Dieta, le migliori della settimana dal 24 al 30 giugno

Per perdere peso in maniera sana è importante non solo mangiare bene, ma anche migliorare il proprio stile di vita con percorsi che prendono come riferimento le popolazioni più longeve del mondo

Dimagrire in poco tempo e senza rinunciare al gusto sembra un’impresa impossibile.

In realtà ci si può riuscire benissimo. Per farlo, è importante non solo fare attenzione a quello che si mangia, ma intervenire anche sullo stile di vita.

Su questi fondamenti poggia la dieta di Jill Cooper per la pancia piatta. La celebre fitness coach statunitense, famosa in tutto il mondo per i suoi video, fornisce sì dei suggerimenti alimentari, ma mette anche in primo piano l’eliminazione di abitudini come quella di dormire con vicino lo smartphone acceso e di rispondere sempre al telefono.

La tecnologia che ci circonda è infatti spesso foriera di stress, che favorisce la secrezione di ormone cortisolo e l’accumulo di depositi adiposi a livello addominale.

Secondo l’American Heart Association, per dimagrire risulta invece molto utile consumare gli alimenti facendo attenzione alla loro cromia.

I principi della dieta dei colori si basano infatti sulla corrispondenza tra il colore dei cibi e le loro proprietà benefiche.
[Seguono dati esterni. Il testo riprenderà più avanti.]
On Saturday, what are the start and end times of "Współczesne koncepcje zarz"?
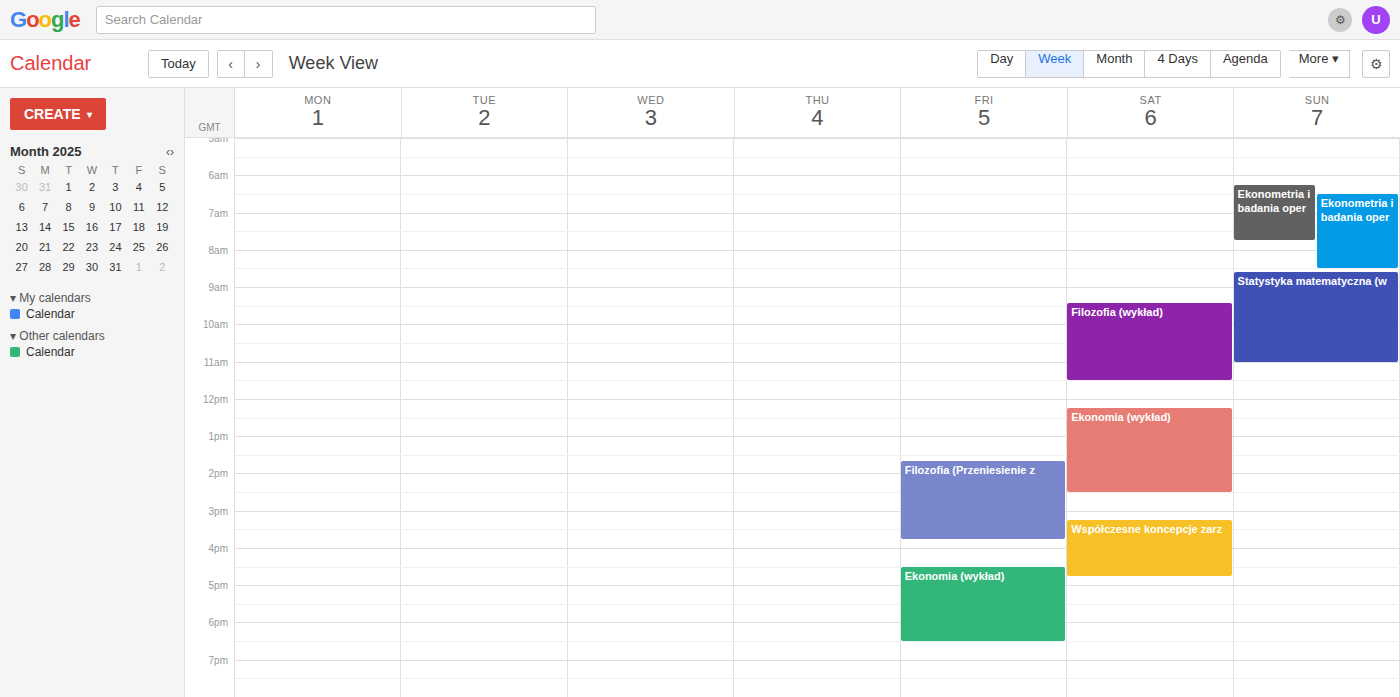
3:15 PM to 4:45 PMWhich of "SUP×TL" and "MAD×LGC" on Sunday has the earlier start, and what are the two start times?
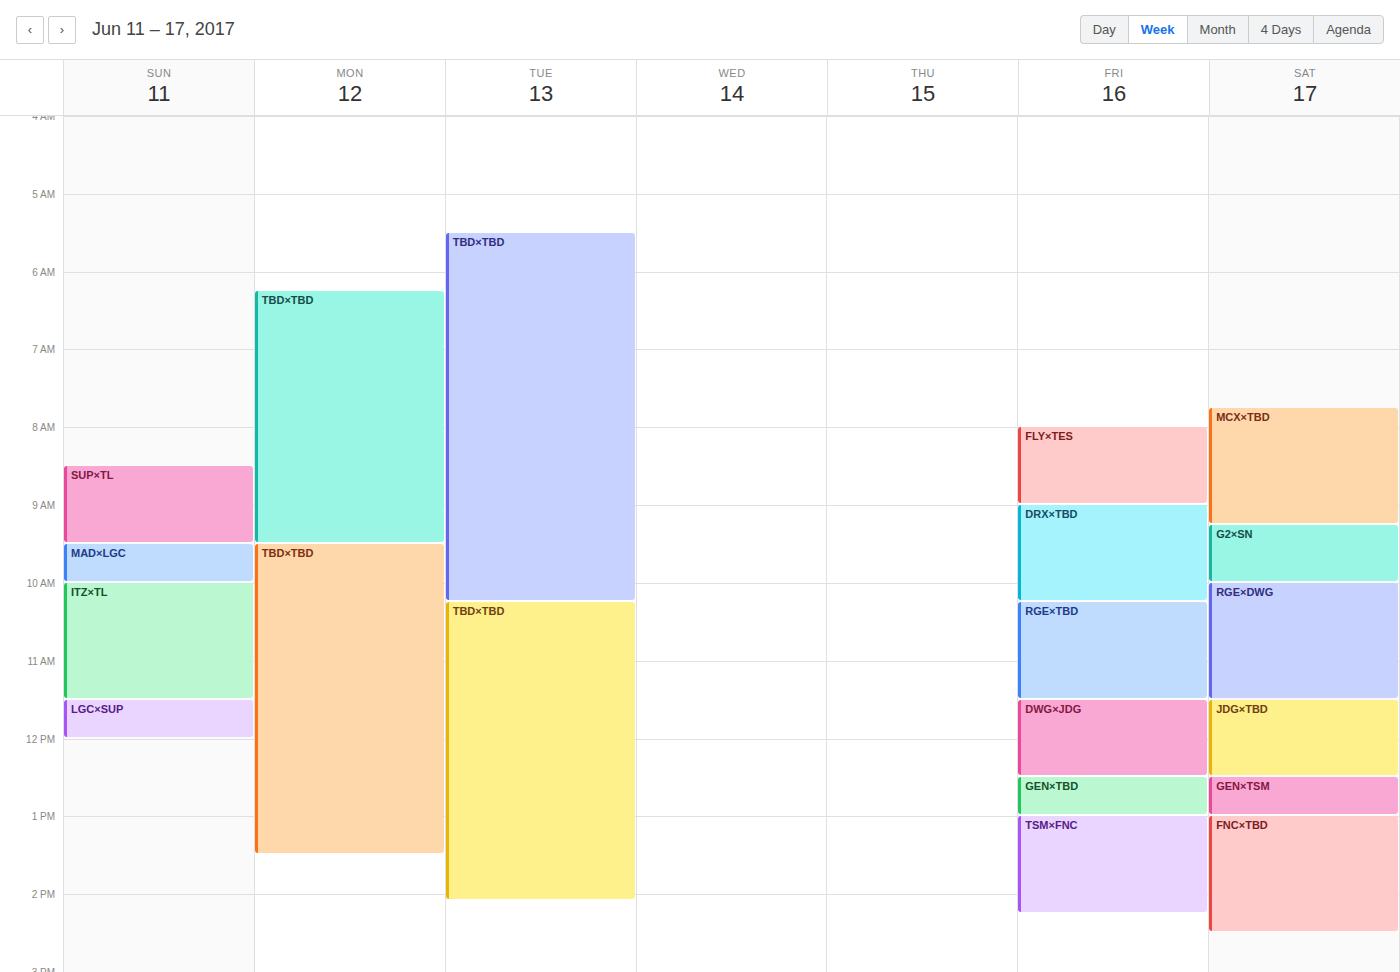
"SUP×TL" 8:30 AM; "MAD×LGC" 9:30 AM.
Il percorso, che dura dal lunedì al sabato e che permette di perdere circa 3 kg in una settimana, prevede il fatto di concentrarsi ogni giorno sul consumo di alimenti di uno specifico colore, partendo da quelli bianchi per finire con quelli viola.

Per perdere peso e sgonfiare la pancia è opportuno curare non solo la scelta dei cibi, ma anche come, quanto e quando bere acqua.

In questo caso il riferimento è la dieta dell’acqua giapponese. Approvata dalla Japan Medical Association, prevede il fatto di iniziare la giornata bevendo 4 bicchieri d’acqua a stomaco vuoto, molto lentamente e con qualche secondo di pausa tra uno e l’altro.

Tornando ai consigli su cosa mangiare, sono molto interessanti gli studi effettuati sugli abitanti delle cosiddette Zone Blu, ossia le aree del pianeta caratterizzate da una notevole longevità.

Basandosi sulle abitudini alimentari di queste popolazioni, gli studiosi del Preventive Medicine Research Institute di San Francisco hanno inquadrato i principi della dieta blu, un insieme di abitudini alimentari che prevede, per esempio, l’esecuzione di una colazione abbondante e il consumo di cibi come mais, zucca e legumi.

Efficace per vivere a lungo è anche la dieta mediterranea che, come rivelato da un’indagine di Korian, è stata parte integrante dello stile di vita di alcuni tra i centenari oggi viventi in Italia (assieme a relazioni sociali di qualità, attività fisica ed esercizi per tenere la mente attiva).

Chi è alla ricerca di un percorso last minute può invece considerare la dieta dei 3 giorni della Cleveland Clinic. Questo regime alimentare è stato elaborato negli anni ’80 dagli studiosi del suddetto istituto e, basandosi sulla diminuzione dell’apporto calorico per tre giorni alla settimana, consente di perdere fino a 4,5 kg.

Da evitare se si soffre di disturbi alimentari, dà molto spazio agli alimenti caratterizzati da proprietà disintossicanti. Fondamentale è inoltre ricordare che sono ammessi solo tre pasti giornalieri, ossia colazione, pranzo e cena (non sono consentiti gli spuntini).

Utile per riattivare il metabolismo è invece la dieta Paleo. Messa a punto dal Dottor Loren Cordain, nutrizionista attivo presso l’Università del Colorado, prevede tre pasti al giorno (colazione, pranzo e cena) e il consumo di carne magra di animali allevati ad erba, ma anche di pesce, uova, verdure.

Bisogna escludere gli alimenti caratterizzati dalla presenza di zuccheri raffinati, così come quelli contenenti glutine e lattosio.

Per perdere peso in vista dell’inizio delle vacanze si possono introdurre nella propria dieta anche le mandorle. Come ricordato dalla Dottoressa Ambra Morelli, nutrizionista e membro di ANDID (Associazione Nazionale Dietisti), sono caratterizzate dalla presenza di numerosi principi nutritivi.

Troviamo infatti le vitamine del gruppo B, particolarmente utili ai fini della qualità dei processi metabolici, ma anche un potente antiossidante come la vitamina E, per non parlare di minerali fondamentali per la salute come il potassio e il magnesio.

Tutte queste indicazioni hanno poco effetto se non vengono associate all’attività fisica. In estate poi c’è davvero l’imbarazzo della scelta tra camminate in montagna e passeggiate sul bagnasciuga!

Inoltre, prima di iniziare qualsiasi dieta è opportuno consultare il proprio medico curante.